To make this actually stable, you either need to make sure that all the SB API work goes on on a single thread, or you have to be able to ensure that these composite operations get to finish before another thread can change state out from under them.

jimingham commented 1 week ago

It would be nice to represent breakpoints that the user set on the command-line or in their lldbinit files, etc, in the UI. But that's hard in general since you can make fairly odd breakpoint kinds (e.g. backed by Python resolvers with specific key/value arguments) so you have to be able to represent that somehow in the UI. All the breakpoint kinds are serializable, so persistence could be managed even for breakpoint kinds the UI doesn't understand. But how to present them is tricky.

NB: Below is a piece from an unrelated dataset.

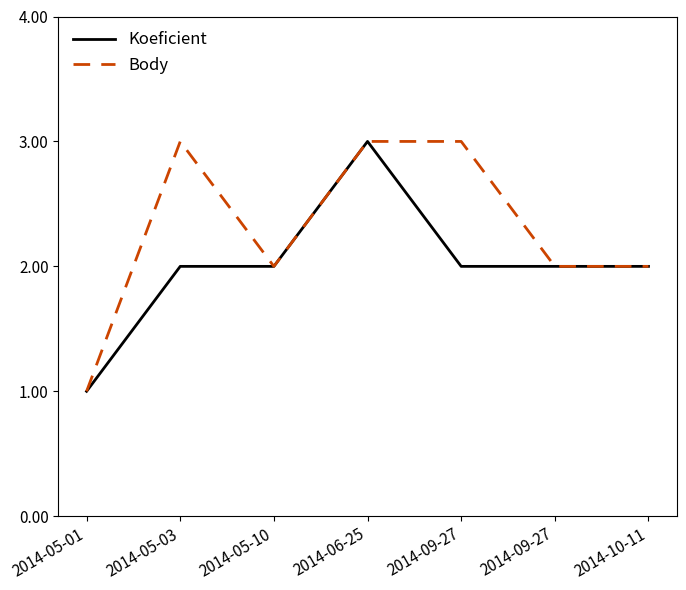

True or false: Body and Koeficient intersect in this chart.

False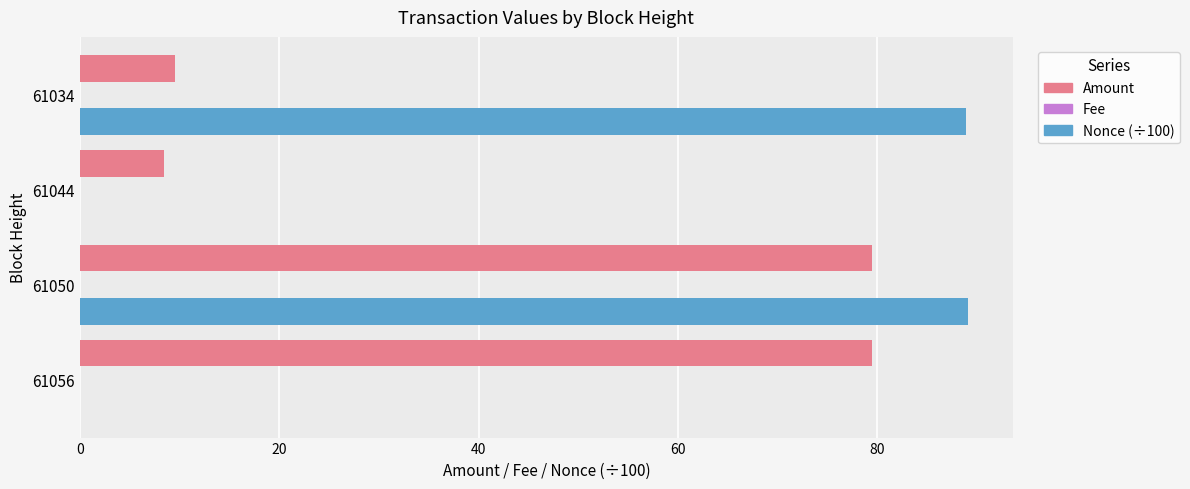

Is it true that Amount equals 79.5 at 61050?

True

I had some notions in the past of writing a DTD alongside the serialization form (which is JSON) that describes the various breakpoint kinds which dynamic UI's could use to build UI for breakpoint setting, but I haven't gotten around to that yet.

JDevlieghere commented 1 week ago

This sounds like the same issue in #130863

Ha, I really regret not seeing that issue earlier. You even tagged me. I need to check why this didn't show up in my inbox.

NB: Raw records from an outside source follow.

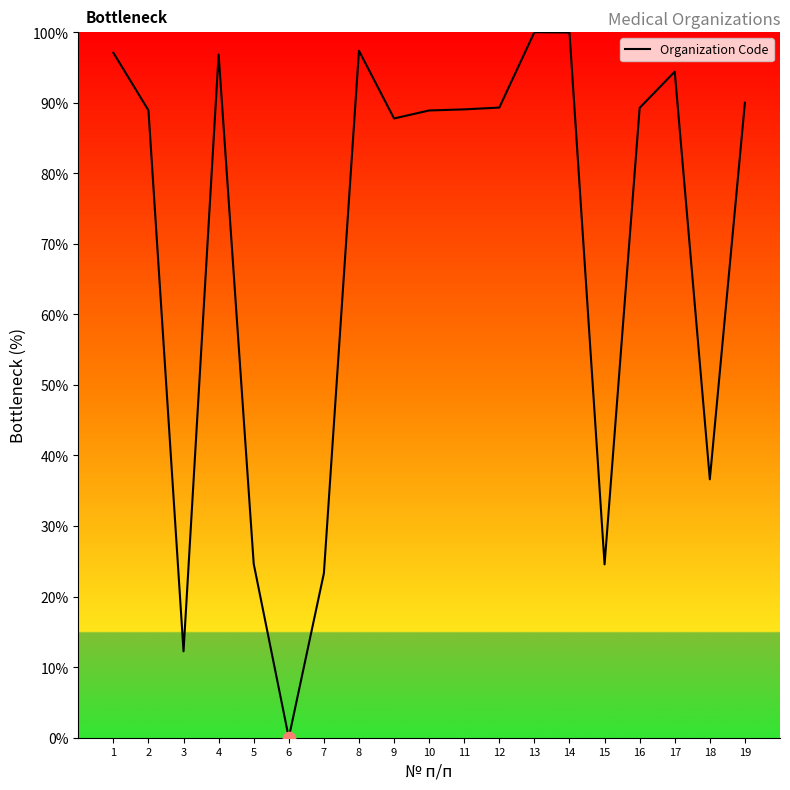

What is the change in value from 2 to 3?

-76.7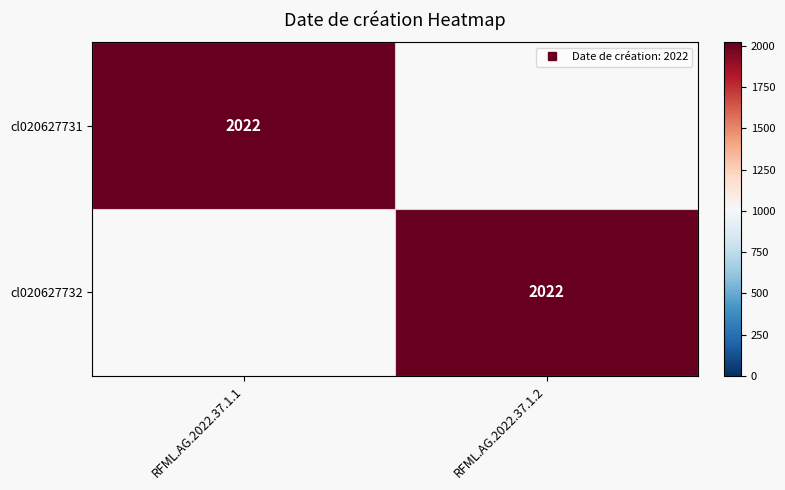

Which series has the widest spread of values?

cl020627731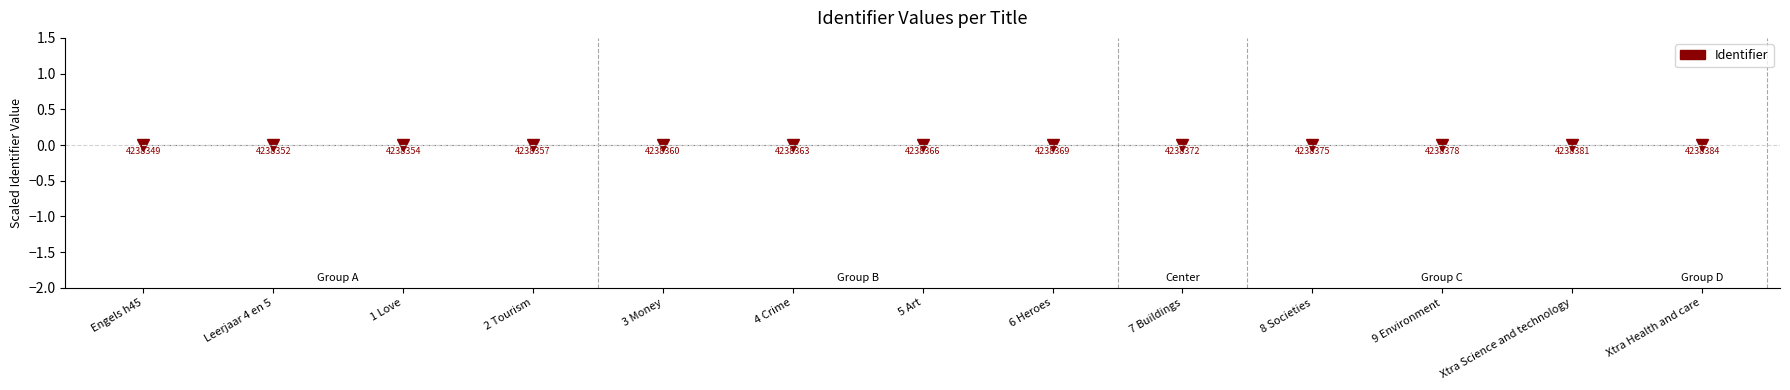

The value at Xtra Health and care is 0.0. True or false?

False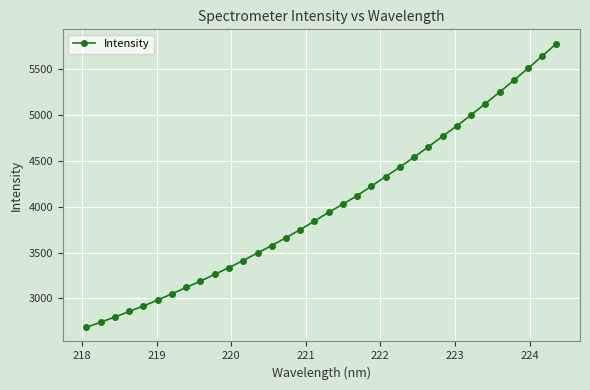

What is the greatest value displayed?

5779.2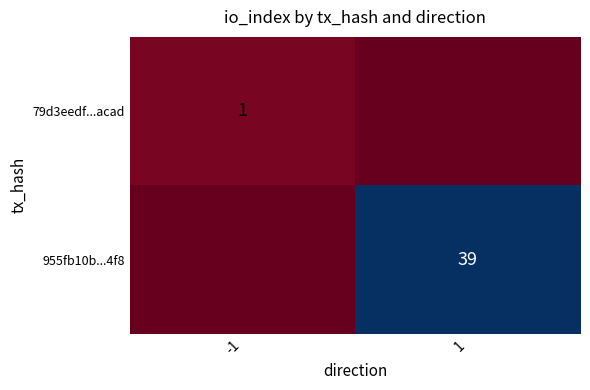

True or false: 79d3eedf...acad has a value of 2 at -1.

False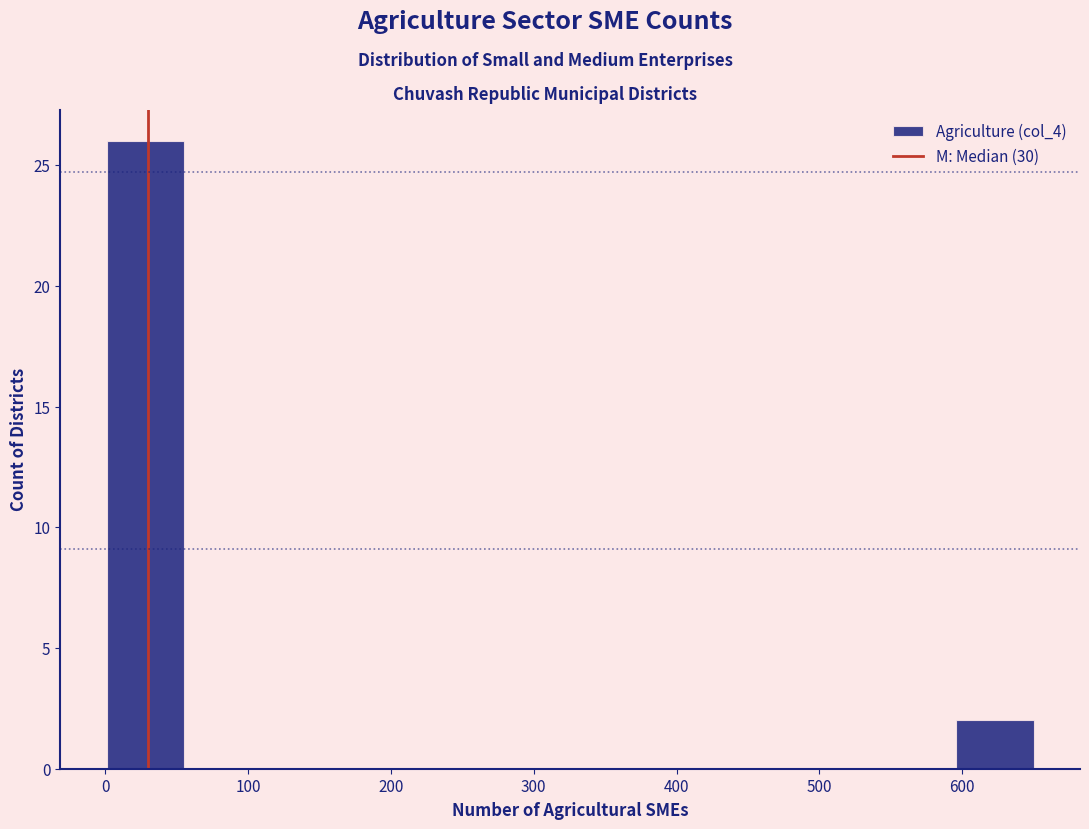

What is the height of the bar covering 600 to 650 on the x-axis? Neither the bar edges nor the heights are printed on the chart, so give them approximately, as read against the axes.

2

I wonder if we actually need the label or if we could send other breakpoint events.

I agree that'd be nice , but that's working around the issue. It's just a matter of time before we have another call in the event or progress thread that will run into this and as illustrated by both of our issues, it's not trivial to debug. We should figure out the synchronization regardless of whether we decide to keep using the label.